Dia mengatakan dalam Undang-Undang Informasi dan Transaksi Elektronik disebutkan bahwa penyadapan selain harus diatur dalam peraturan perundang-undangan, tidak boleh di bawah level UU mengaturnya. Selain itu, menurut dia, ada juga hal-hal yang harus dipenuhi misalnya spesifikasi alat perekam, tujuan merekam, identitas yang merekam, dan kapan pelaksanaannya.
"Lalu rekaman tidak boleh ditunjukkan kepada siapapun, tidak boleh dibocorkan dengan alasan apapun, kemudian alat perekamnya itu tidak boleh dipinjamkan, disewakan, dan diperjualbelikan," ujar Syafi'i.
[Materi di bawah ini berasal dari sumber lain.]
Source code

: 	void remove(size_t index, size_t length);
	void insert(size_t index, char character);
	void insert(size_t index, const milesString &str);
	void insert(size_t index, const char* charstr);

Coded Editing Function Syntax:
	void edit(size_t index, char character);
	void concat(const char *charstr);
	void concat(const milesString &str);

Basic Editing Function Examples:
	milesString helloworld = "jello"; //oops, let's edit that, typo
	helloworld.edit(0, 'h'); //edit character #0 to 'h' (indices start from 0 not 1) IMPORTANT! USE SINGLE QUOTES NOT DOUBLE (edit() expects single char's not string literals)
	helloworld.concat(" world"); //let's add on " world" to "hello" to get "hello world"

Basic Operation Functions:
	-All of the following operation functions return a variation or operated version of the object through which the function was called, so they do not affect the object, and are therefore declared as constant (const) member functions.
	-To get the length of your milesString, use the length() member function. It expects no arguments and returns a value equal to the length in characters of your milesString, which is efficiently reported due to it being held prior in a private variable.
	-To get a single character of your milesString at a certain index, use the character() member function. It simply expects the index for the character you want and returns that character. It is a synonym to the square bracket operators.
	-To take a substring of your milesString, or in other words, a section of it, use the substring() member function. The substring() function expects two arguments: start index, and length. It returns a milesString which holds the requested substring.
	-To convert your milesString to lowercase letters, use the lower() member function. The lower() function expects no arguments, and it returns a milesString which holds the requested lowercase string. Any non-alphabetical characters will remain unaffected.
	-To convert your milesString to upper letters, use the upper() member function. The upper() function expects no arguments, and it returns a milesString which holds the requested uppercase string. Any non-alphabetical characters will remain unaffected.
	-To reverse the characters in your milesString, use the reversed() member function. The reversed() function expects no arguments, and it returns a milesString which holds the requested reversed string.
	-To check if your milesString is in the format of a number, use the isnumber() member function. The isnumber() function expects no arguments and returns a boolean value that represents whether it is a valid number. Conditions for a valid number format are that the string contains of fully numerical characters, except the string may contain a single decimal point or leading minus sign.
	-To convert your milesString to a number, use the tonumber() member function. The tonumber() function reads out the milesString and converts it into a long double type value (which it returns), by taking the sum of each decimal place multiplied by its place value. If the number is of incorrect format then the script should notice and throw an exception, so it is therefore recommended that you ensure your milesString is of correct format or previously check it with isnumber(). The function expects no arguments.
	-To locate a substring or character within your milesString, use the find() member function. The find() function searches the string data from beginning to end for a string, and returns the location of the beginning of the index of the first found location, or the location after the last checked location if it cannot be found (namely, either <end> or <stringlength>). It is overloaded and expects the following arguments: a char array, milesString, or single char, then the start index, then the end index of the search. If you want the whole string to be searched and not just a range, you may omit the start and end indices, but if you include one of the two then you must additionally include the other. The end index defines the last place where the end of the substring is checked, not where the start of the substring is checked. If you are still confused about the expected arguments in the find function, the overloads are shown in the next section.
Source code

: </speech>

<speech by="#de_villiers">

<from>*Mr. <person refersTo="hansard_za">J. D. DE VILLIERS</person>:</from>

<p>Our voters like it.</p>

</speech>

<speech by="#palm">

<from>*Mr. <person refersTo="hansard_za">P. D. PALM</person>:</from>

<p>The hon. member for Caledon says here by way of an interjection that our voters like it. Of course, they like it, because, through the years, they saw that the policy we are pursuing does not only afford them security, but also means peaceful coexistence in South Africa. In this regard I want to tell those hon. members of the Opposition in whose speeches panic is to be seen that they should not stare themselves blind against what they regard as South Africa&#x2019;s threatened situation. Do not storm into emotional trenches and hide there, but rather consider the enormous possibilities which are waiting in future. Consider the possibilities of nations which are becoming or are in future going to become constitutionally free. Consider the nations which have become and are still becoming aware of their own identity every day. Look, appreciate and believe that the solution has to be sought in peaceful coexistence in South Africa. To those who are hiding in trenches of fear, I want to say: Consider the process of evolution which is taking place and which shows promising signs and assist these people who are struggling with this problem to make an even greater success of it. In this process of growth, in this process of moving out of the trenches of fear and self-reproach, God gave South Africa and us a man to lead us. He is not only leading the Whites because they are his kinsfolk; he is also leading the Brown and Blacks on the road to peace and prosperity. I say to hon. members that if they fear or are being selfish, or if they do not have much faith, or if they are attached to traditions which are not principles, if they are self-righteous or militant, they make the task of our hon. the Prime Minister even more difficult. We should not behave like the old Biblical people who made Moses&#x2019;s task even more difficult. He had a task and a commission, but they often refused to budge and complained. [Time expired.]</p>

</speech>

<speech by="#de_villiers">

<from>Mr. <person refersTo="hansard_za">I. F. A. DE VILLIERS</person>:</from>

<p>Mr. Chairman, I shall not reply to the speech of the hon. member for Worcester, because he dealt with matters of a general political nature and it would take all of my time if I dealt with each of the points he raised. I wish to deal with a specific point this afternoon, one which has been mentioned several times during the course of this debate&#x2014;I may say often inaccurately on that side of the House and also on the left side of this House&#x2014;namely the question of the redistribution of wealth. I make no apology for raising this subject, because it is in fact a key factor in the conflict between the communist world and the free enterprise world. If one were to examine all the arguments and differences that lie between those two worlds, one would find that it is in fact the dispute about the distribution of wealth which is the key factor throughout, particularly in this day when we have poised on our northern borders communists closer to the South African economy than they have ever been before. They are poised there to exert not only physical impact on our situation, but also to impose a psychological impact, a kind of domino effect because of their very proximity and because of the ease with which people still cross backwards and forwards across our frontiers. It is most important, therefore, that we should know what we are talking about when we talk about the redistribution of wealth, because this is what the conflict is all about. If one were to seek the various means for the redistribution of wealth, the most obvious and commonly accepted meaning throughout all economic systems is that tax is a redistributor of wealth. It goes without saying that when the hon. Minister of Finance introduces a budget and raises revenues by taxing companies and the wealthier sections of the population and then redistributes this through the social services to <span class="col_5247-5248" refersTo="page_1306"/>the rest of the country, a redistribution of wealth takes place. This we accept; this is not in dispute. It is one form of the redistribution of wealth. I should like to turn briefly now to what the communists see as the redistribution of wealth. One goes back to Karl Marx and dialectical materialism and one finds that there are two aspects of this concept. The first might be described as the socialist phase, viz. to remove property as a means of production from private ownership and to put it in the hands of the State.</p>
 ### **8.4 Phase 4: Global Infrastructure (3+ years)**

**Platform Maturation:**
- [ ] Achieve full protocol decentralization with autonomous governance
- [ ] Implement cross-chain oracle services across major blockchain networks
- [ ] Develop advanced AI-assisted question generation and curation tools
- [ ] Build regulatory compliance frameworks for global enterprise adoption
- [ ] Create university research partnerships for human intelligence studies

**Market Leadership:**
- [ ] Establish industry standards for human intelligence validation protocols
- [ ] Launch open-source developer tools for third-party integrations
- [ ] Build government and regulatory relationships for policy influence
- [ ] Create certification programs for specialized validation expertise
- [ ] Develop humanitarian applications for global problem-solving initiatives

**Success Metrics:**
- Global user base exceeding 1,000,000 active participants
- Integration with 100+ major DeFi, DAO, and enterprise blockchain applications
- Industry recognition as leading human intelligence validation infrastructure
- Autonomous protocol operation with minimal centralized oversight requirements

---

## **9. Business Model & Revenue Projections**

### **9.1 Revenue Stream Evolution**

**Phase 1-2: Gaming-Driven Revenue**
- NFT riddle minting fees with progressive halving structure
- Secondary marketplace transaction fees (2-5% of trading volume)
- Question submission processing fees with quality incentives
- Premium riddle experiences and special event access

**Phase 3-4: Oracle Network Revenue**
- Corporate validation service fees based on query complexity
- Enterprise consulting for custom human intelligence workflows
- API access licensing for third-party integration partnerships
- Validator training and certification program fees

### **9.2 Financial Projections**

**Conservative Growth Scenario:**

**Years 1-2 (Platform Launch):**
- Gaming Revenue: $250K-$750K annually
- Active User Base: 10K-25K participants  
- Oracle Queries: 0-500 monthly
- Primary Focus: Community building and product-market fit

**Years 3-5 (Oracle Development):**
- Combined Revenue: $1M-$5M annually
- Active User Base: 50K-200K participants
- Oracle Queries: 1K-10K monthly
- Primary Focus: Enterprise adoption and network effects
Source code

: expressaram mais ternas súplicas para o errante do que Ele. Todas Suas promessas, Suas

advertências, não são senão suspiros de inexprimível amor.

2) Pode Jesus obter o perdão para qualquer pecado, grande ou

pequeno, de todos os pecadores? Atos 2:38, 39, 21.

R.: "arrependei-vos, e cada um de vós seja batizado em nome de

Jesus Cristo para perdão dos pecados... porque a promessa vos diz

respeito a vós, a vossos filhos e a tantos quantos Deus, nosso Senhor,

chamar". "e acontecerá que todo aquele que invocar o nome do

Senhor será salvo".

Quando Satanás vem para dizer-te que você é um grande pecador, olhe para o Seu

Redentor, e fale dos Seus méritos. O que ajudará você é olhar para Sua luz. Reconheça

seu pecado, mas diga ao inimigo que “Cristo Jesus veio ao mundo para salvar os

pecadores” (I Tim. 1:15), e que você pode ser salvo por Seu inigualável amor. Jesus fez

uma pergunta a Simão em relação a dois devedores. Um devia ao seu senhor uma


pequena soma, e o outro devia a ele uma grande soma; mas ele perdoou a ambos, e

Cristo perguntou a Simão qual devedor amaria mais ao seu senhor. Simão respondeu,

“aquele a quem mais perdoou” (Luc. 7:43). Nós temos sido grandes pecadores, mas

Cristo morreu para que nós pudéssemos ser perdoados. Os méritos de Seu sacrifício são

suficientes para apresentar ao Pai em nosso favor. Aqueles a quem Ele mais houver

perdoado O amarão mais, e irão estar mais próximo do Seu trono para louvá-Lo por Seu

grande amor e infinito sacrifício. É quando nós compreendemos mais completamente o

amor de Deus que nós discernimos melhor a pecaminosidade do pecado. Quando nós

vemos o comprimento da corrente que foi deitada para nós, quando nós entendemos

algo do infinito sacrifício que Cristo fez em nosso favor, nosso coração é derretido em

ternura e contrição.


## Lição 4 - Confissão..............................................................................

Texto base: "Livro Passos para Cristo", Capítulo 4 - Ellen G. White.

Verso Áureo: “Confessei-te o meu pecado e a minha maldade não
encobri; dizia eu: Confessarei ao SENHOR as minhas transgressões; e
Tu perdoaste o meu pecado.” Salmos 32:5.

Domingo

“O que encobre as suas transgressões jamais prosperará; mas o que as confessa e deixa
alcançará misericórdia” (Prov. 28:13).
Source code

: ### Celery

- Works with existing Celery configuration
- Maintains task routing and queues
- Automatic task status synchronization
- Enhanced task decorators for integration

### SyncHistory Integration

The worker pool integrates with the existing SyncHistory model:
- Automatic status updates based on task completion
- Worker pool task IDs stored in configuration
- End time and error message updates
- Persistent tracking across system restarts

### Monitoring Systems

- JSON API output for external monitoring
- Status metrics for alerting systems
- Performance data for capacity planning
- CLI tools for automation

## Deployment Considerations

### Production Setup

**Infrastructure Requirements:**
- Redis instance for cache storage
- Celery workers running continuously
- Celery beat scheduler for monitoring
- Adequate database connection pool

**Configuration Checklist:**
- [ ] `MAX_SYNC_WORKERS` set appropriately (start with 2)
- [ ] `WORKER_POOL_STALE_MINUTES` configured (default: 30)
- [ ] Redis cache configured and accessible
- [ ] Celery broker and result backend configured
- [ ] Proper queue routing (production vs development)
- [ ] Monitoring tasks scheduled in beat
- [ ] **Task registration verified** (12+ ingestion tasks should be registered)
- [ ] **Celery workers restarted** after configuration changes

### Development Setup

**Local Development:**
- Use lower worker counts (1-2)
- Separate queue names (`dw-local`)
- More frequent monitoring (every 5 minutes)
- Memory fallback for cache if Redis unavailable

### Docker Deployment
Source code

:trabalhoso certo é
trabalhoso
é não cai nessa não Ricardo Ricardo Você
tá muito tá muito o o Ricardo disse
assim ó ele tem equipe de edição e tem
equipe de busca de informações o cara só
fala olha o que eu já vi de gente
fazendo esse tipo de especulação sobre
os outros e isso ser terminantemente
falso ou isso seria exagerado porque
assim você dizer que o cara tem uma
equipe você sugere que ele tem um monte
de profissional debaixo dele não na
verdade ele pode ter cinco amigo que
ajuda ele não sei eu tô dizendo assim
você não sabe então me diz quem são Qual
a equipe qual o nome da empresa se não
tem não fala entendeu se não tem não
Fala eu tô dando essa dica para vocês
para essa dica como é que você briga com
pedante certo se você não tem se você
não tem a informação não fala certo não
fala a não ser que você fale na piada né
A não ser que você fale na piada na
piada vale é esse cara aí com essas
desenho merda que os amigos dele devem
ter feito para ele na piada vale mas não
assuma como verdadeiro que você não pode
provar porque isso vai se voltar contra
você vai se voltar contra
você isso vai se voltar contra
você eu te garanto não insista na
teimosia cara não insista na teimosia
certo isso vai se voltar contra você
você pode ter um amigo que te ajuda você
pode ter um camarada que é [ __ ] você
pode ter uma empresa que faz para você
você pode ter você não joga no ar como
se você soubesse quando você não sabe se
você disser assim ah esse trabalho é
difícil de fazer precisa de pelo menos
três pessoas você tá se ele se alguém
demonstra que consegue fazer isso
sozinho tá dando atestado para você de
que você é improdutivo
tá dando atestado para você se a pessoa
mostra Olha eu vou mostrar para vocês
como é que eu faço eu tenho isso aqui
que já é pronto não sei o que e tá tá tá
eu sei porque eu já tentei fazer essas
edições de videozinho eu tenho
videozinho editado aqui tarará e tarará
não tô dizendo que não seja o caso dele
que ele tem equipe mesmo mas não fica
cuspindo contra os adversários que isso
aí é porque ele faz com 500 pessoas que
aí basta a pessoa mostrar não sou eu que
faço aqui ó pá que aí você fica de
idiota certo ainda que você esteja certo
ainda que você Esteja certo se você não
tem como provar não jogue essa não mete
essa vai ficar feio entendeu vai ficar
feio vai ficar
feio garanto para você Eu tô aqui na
Politisi Partai Gerindra itu menjelaskan penyadapan yang dilakukan terhadap terduga teroris mekanismenya harus mendapatkan persetujuan Pengadilan Negeri. Menurut dia, masa penyadapan pun dibatasi yaitu maksimal satu tahun dan diatur secara ketat siapa yang menyadap dan objek penyadapan serta harus dipertanggungjawabkan pada atasan penyidik dan pemerintah yang mengurusi bidang itu.
"Rekaman penyadapan jangan dibuka sebelum proses pengadilan," ujarnya.